3.2. Het Hof heeft geoordeeld dat in dit geval sprake is van een aan omzetbelasting onderworpen levering van een bouwterrein in de zin van de Wet op de omzetbelasting 1968 (hierna: de Wet OB), zodat de verkrijging is vrijgesteld van overdrachtsbelasting.

3.3. Voor zover het middel dat oordeel bestrijdt met het betoog dat het Hof heeft miskend dat de sloop van de oude opstallen op het onderhavige perceel geen bewerking kon zijn als bedoeld in artikel 11, lid 4, aanhef en letter a, van de Wet OB, faalt het bij gebrek aan feitelijke grondslag, nu in 's Hofs uitspraak die opvatting niet is te lezen. Het Hof heeft zijn oordeel omtrent de hoedanigheid van het perceel als bouwterrein doen steunen op de activiteiten die - na de sloop - aan de onbebouwde grond zijn verricht, zoals de zuivering van de grond en de egalisatie van de grond. Het Hof heeft aannemelijk geacht dat die activiteiten hebben plaatsgehad met het oog op de bebouwing van de grond.

Voor zover het middel laatstvermeld oordeel van het Hof bestrijdt, faalt het eveneens. Dat oordeel kan als van feitelijke aard en niet onbegrijpelijk in cassatie niet met vrucht worden bestreden. Hierbij verdient opmerking dat het Hof bij de beoordeling van het motief van de bewerkingen die aan de onbebouwde grond hebben plaatsgevonden, betekenis kon toekennen aan het motief waarmee de sloop van de opstallen had plaatsgevonden.

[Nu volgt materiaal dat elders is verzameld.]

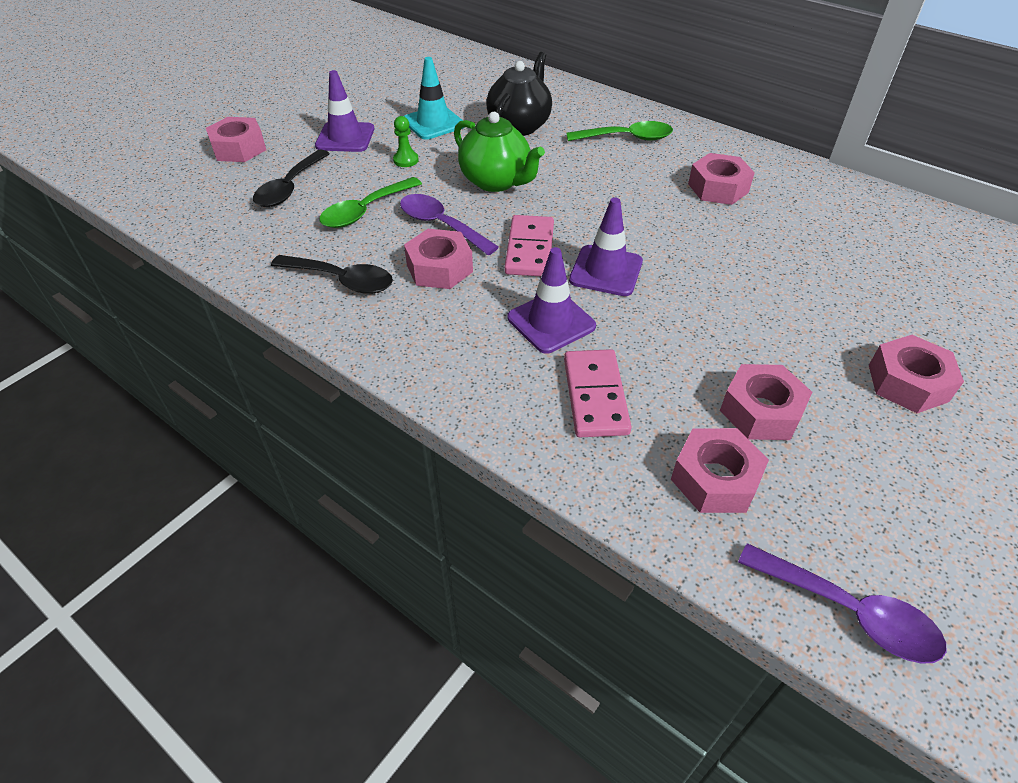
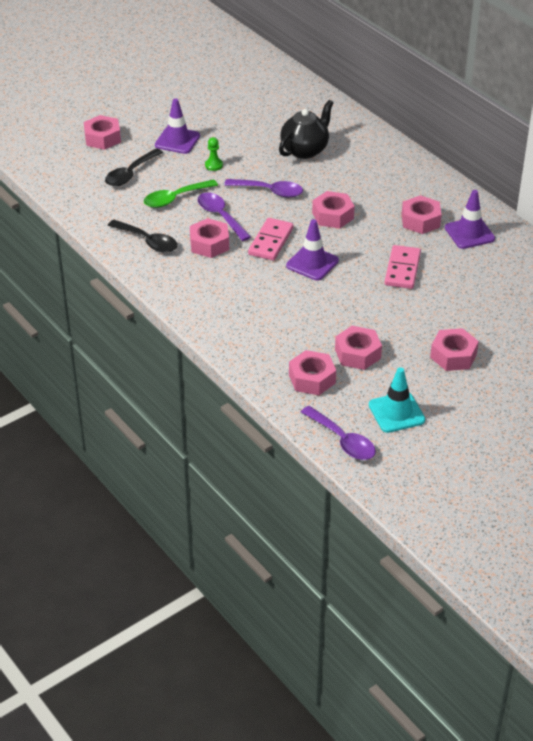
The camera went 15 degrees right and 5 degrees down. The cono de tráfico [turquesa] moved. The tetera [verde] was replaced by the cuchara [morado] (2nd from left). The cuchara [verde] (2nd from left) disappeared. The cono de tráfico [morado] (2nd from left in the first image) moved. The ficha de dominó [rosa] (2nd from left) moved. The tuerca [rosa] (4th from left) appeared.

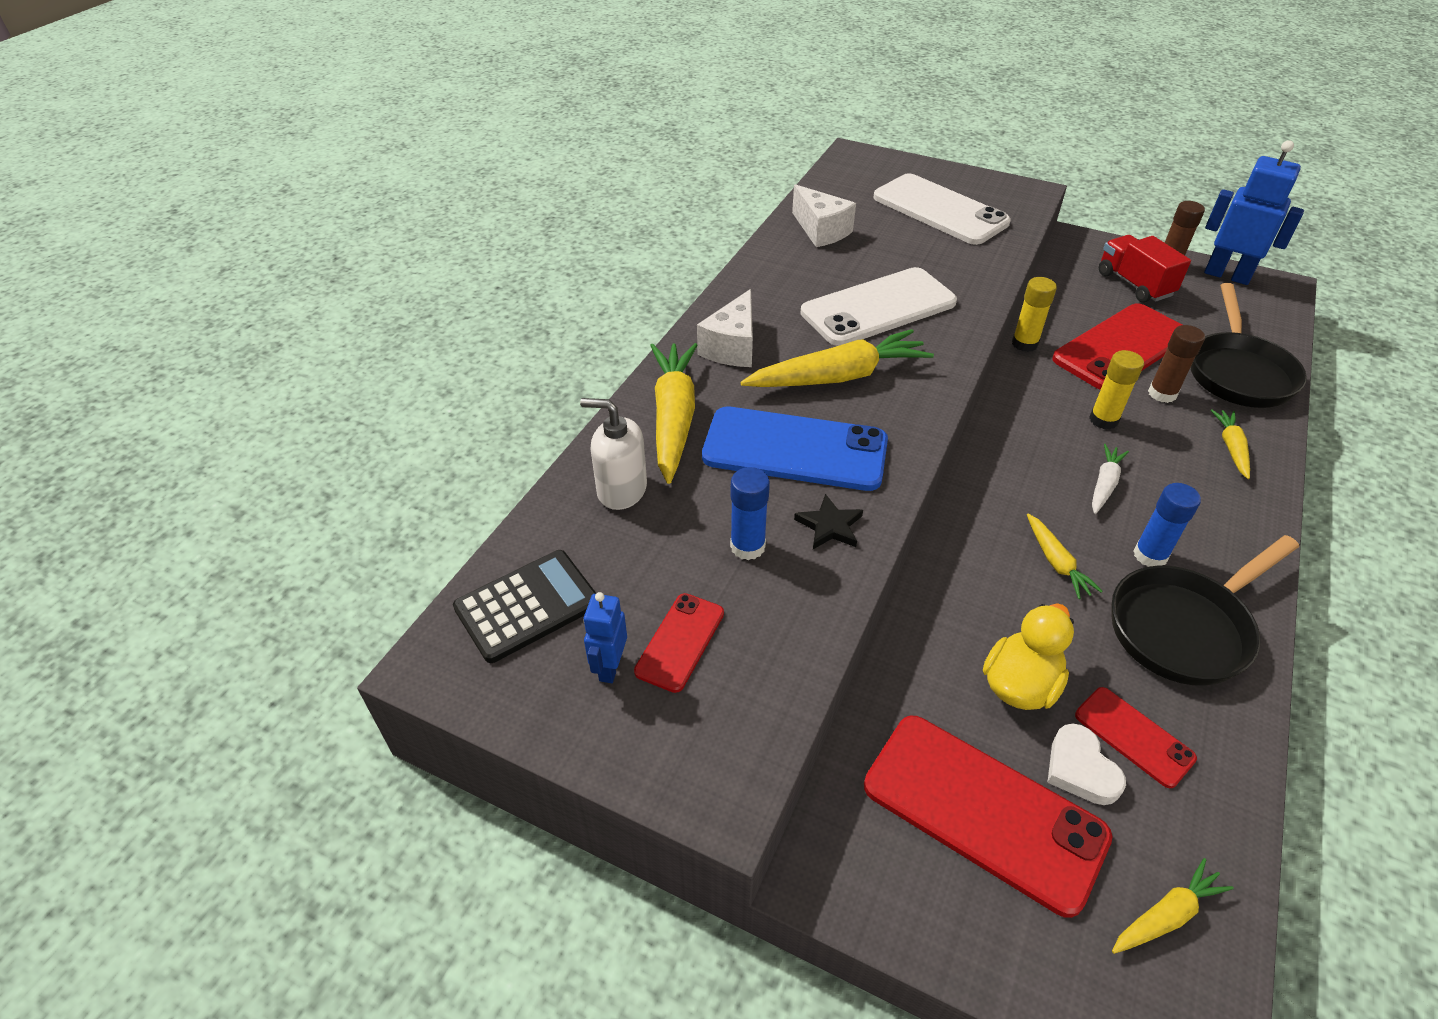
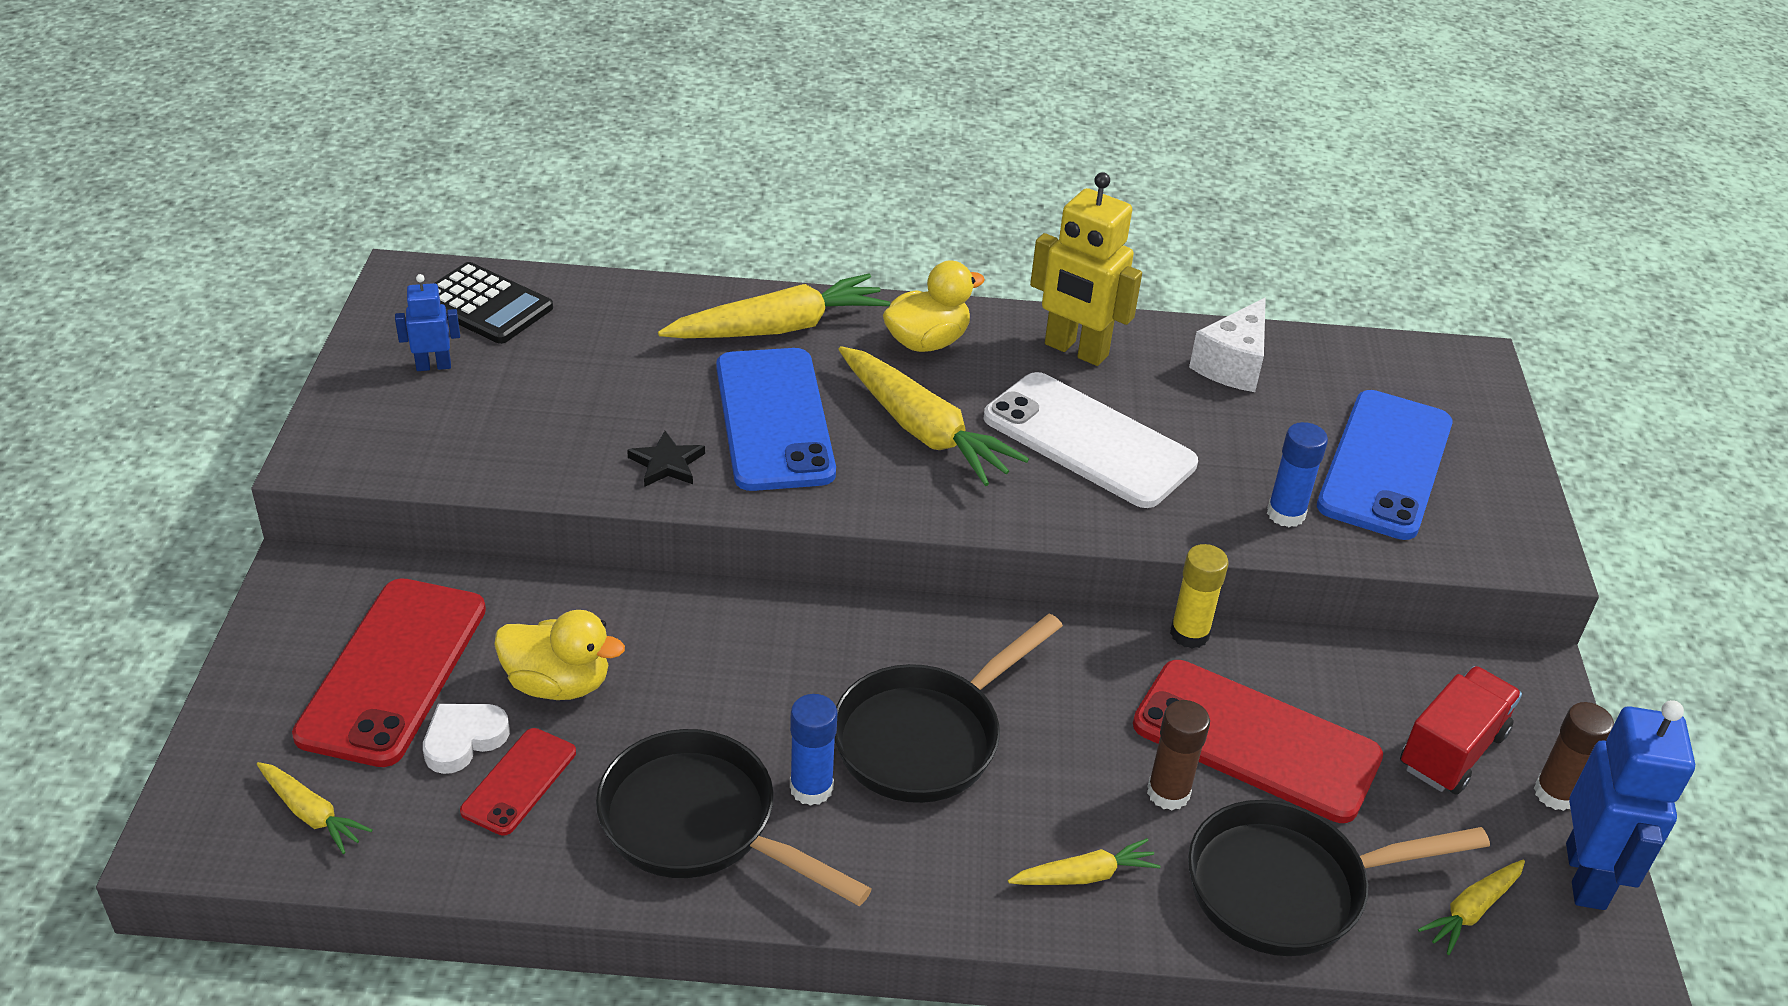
The camera went 65 degrees right and 5 degrees down. The móvil [blanco] (2nd from left) became the móvil [azul] (2nd from left). The queso [blanco] (1st from left) was replaced by the pato [amarillo] (2nd from left). The barra de pegamento [amarillo] (2nd from left) disappeared. The dispensador de jabón [blanco] disappeared. The zanahoria [blanco] was replaced by the sartén [negro] (2nd from left). The barra de pegamento [azul] (1st from left in the first image) moved. The zanahoria [amarillo] (3rd from left in the first image) moved. The móvil [rojo] (1st from left) disappeared. The robot [amarillo] appeared.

Het middel richt zich voor het overige tegen een ten overvloede door het Hof gegeven oordeel. Nu dat oordeel 's Hofs beslissing niet draagt, faalt het middel ook in zoverre.

4. Proceskosten

De Staatssecretaris van Financiën zal worden veroordeeld in de kosten van het geding in cassatie.

5. Beslissing

De Hoge Raad:

verklaart het beroep ongegrond, en veroordeelt de Staatssecretaris van Financiën in de kosten van het geding in cassatie aan de zijde van belanghebbende, vastgesteld op € 644 voor beroepsmatig verleende rechtsbijstand, en wijst de Staat aan als de rechtspersoon die deze kosten moet vergoeden.

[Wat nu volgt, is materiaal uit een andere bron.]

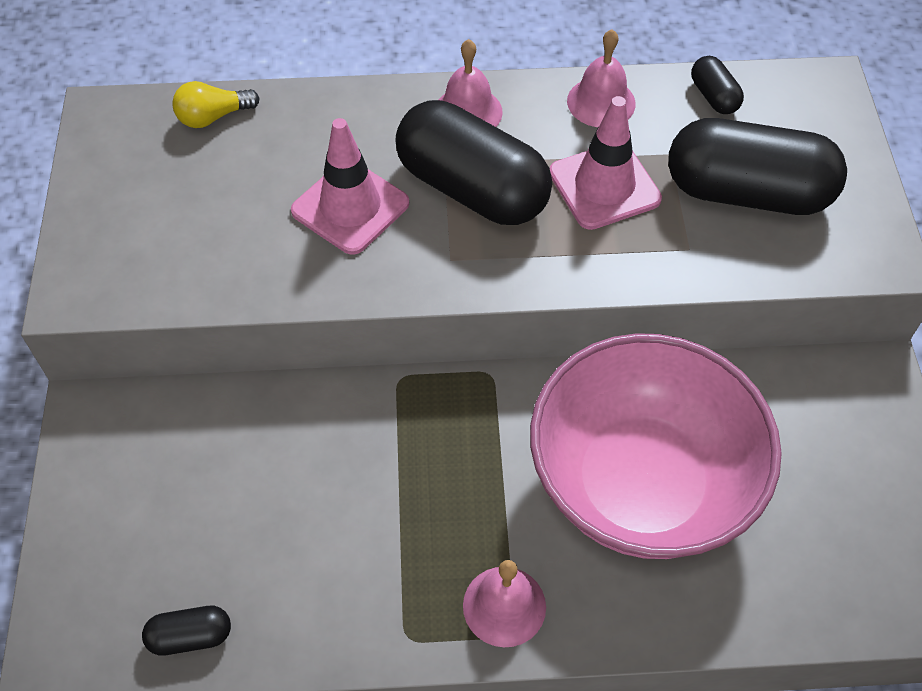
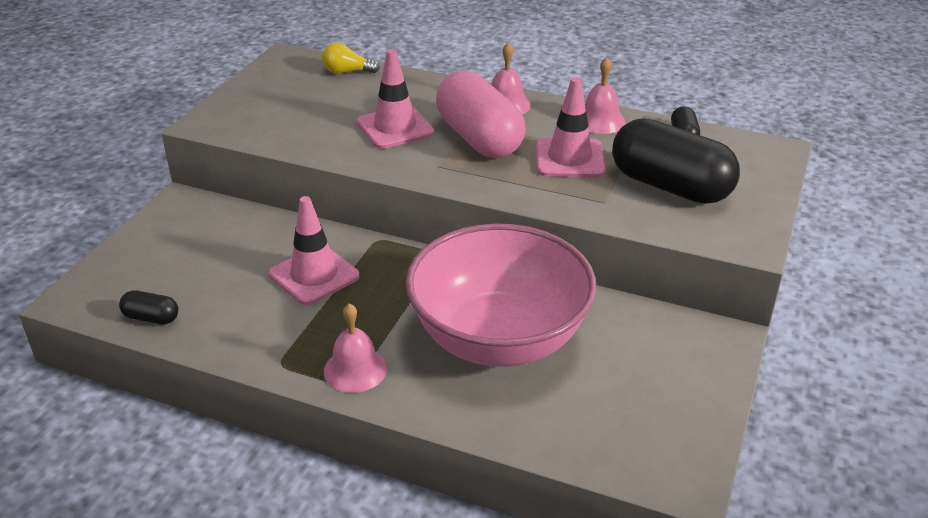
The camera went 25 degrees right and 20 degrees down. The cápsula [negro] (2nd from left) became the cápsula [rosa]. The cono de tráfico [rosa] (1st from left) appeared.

Dit arrest is gewezen door de vice-president D.G. van Vliet als voorzitter, en de raadsheren P. Lourens en E.N. Punt, in tegenwoordigheid van de waarnemend griffier E. Cichowski, en uitgesproken in het openbaar op 14 november 2008.

Van de Staat wordt ter zake van het door de Staatssecretaris van Financiën ingestelde beroep in cassatie een griffierecht geheven van € 433.